TESTO FORNITO
◆ ◆ ◆ ◆ ◆

Laddove il danno dedotto sia costituito anche dall'evento morte, sopraggiunto in corso di causa e oggetto della domanda in quanto riconducibile al medesimo illecito, il giudice di merito, dopo aver provveduto alla esatta individuazione del petitum, dovrà applicare la regola della preponderanza dell'evidenza o del "più probabile che non" al nesso di causalità fra la condotta del medico e tutte le conseguenze dannose che da essa sono scaturite.

È il principio di diritto espresso dalla Corte di Cassazione, terza sezione civile, nella sentenza n. 8461/2019 (qui sotto allegata).

Il caso

Alla base del ricorso vi è la domanda dei figli di una donna che avevano chiesto il risarcimento dei danni subiti, iure proprio e iure aereditatis, a causa della malattia e del successivo decesso della madre, avvenuto in corso di causa.

Circostanze che, secondo i ricorrenti, andavano iscritte alla ritardata diagnosi di un carcinoma mammario (inizialmente ritenuto di natura benigna) da parte del medico chirurgo e alla ASL presso la quale egli prestava servizio.

◆ ◆ ◆ ◆ ◆

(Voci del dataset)
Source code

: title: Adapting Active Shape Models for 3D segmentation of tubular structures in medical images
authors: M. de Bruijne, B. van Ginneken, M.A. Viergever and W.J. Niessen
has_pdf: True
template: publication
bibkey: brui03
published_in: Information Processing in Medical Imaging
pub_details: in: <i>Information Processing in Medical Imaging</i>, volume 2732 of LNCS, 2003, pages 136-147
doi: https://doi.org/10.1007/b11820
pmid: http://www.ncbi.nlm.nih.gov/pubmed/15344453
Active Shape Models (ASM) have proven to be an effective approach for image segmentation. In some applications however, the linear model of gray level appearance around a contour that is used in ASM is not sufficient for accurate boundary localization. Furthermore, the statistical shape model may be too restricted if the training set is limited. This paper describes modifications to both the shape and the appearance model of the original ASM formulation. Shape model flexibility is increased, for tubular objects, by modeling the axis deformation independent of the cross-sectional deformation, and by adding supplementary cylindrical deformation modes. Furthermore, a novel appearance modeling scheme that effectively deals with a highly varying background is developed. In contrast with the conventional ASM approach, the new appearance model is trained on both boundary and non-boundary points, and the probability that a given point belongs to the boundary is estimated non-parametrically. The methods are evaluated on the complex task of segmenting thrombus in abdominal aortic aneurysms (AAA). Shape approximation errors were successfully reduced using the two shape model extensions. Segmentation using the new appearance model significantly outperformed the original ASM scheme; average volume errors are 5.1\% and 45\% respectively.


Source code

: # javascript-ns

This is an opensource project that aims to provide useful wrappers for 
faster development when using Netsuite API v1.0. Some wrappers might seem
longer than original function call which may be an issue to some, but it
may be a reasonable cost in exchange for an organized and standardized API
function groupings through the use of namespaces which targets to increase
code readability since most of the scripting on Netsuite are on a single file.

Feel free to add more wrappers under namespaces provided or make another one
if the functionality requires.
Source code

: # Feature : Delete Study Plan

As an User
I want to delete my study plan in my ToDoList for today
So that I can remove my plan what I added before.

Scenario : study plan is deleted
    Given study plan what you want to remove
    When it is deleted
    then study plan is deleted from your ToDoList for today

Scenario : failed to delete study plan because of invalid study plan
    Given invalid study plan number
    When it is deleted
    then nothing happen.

◆ ◆ ◆ ◆ ◆

CONSEGNA
Prosegua il testo sulla sentenza della Cassazione in materia di ritardata diagnosi di un carcinoma mammario, riprendendo subito dopo l'ultima frase riportata. Le voci del dataset non occorrono per lo svolgimento.

RISPOSTA SCRITTA
La Corte d'appello, riformando la decisione di rigetto del Tribunale, aveva accolto solo in parte le pretese risarcitorie degli attori, considerando che, anche in caso di diagnosi tempestiva e stante la natura della patologie, la signora avrebbe potuto godere solo di due anni di vita in più. Una decisione contrastante con gli accertamenti peritali che indicavano un margine di sopravvivenza molto più ampio.

Nesso causale se l'azione corretta del medico avrebbe evitato il danno

I giudici di legittimità richiamano i principi che governano il nesso causale nella responsabilità civile e ribadiscono la necessità di fare uso di un criterio probabilistico per valutare se l'opera del medico, se correttamente e tempestivamente prestata, avrebbe avuto serie e apprezzabili possibilità di evitare il danno poi verificatosi.
Con riguardo alla responsabilità professionale del medico, essendo questi tenuto a espletare l'attività secondo canoni di diligenza e perizia scientifica, il giudice, accertata l'omissione di tale attività, può ritenere, in assenza di altri fattori alternativi, che tale omissione sia stata causa dell'evento lesivo e che, per converso, se fosse stata tenuta la condotta doverosa si sarebbe potuto impedire il verificarsi dell'evento stesso.
Inoltre, rammentano gli Ermellini, anticipare il decesso di una persona già destinata a morire perché affetta da una patologia, costituisce pur sempre una condotta legata da nesso di causalità rispetto all'evento morte e obbliga chi l'ha tenuta al risarcimento del danno.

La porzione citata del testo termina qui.